En el cielo flotaban nubes grises que amenazaban lluvia, y no se oía chillar ni una gaviota. El agua subía y descendía, agitado y revuelto con las blancas crines enroscándose en lo alto de las olas. Los Corceles de Zeboim, incluso ellos, parecían darse la vuelta y huir de la abominación que representaba el elfo oscuro.

Al final del día, lo dejaron en tierra en el muelle próximo a una taberna de la que surgía un clamor de risas, juramentos y canciones. El hedor del sudor, la cerveza y la comida grasienta fluía al exterior, provocando náuseas en Dalamar cada vez que tenía que respirarlo. Aún se hallaba en Silvanesti, pero la atmósfera de la pequeña ciudad portuaria correspondía más a otras tierras que al territorio elfo. Su escolta le pagó el pasaje a bordo de un navío mercante que partía, un barco de tres palos cuyas blancas velas relucían con un resplandor increíble al recortarse contra el cielo encapotado.

—Ocupaos de él, capitán —indicó lord Porthios, entregando el pago y sin dedicar ni una mirada a Dalamar—. Desembarcadlo donde deseéis.

—Vaya, es un oscuro —dijo el minotauro, contemplando al mago con ojos entrecerrados—. Un exiliado ¿eh? Muy bien, mientras se pague por él, a mí no me importa.

Ofreció cerrar el trato con una copa, pero Porthios le dio las gracias con gélida educación y rehusó. ¿Qué elfo bebería con un extranjero cuyo barco transportaría pronto a un despreciable exiliado? Ninguno, y desde luego no el príncipe de los qualinestis.

Todo eso sucedía alrededor de Dalamar, por encima de él que permanecía acurrucado en su oscura capa, tiritando en la lluvia, aunque apenas le parecía que eso le estuviera sucediendo a él en realidad. No podía hacer otra cosa que temblar y estremecerse, como si tuviera fiebre; no era capaz de sentir más que eso, pues un gélido entumecimiento se había apoderado, implacable, de su persona. «Mi corazón debe latir», se dijo. «De lo contrario habría caído muerto». Pero no conseguía percibir el pulso.

—Está muerto para nosotros —habían dicho, y desde luego parecía que lo estaba.

Se trata de la conmoción, se decía a sí mismo, y no va a durar. Aunque, no me importa si dura eternamente. No me importa.

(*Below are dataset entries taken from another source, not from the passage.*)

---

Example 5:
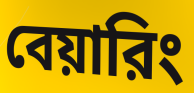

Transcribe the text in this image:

বেয়ারিংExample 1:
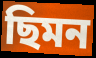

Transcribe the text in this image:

ছিমন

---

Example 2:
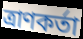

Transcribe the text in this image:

ত্ৰাণকৰ্তা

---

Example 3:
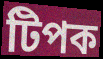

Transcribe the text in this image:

টিপক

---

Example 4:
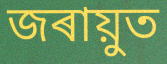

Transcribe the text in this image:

জৰায়ুত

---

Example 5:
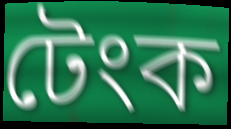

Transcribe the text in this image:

টেংকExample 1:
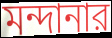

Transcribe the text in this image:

মন্দানার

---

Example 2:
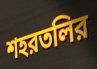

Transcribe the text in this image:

শহরতলির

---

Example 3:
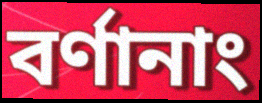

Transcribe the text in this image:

বর্ণানাং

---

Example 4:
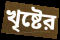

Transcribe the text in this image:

খৃষ্টের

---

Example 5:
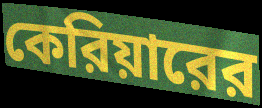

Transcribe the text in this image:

কেরিয়ারের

No llevaba efectos personales que guardar, ni artículos mágicos, no tenía bultos ni paquetes de componentes aromáticos para hechizos, ni valiosos libros de conjuros. El elfo oscuro no poseía nada, sólo las calzas y la camisa de color pardo, las botas y la negra capa con capucha que indicaba su posición social. Se levantó y ascendió por la pasarela cuando se lo ordenaron y, ya a bordo, se volvió para mirar atrás. En las jarcias, los marineros corrían a desplegar las velas; en la cubierta, el capitán gritaba instrucciones, ordenando a sus remeros que doblaran la espalda y remaran. El viento hinchó las velas, y la nave avanzó veloz impelida por los remos y las hinchadas velas.

Dalamar no miró hacia la orilla ni hacia el bosque situado más allá. En cambio, clavó la mirada en el mar, en el amplio abismo que se abría entre él y su patria. Entonces sintió agitarse algo en su interior, algo afilado y doloroso como unos colmillos. Antes de poder averiguar qué era, se apartó de la barandilla y contempló el inmenso e ilimitado mar. Un haz de luz solar se abrió paso, iluminando las encrespadas olas, y él apartó también la vista de ello, de la luz y luminosidad del agua.

—No tengo nada que ver con la luz —dijo, y al decirlo, al oír las palabras y su propia voz, volvió a sentir una sensación de dolor. Esta vez dejó que aquel interminable torrente de dolor lo inundara. Empezaba a ser un experto en abrazar el dolor.

De ese modo inició el elfo oscuro su vagabundeo.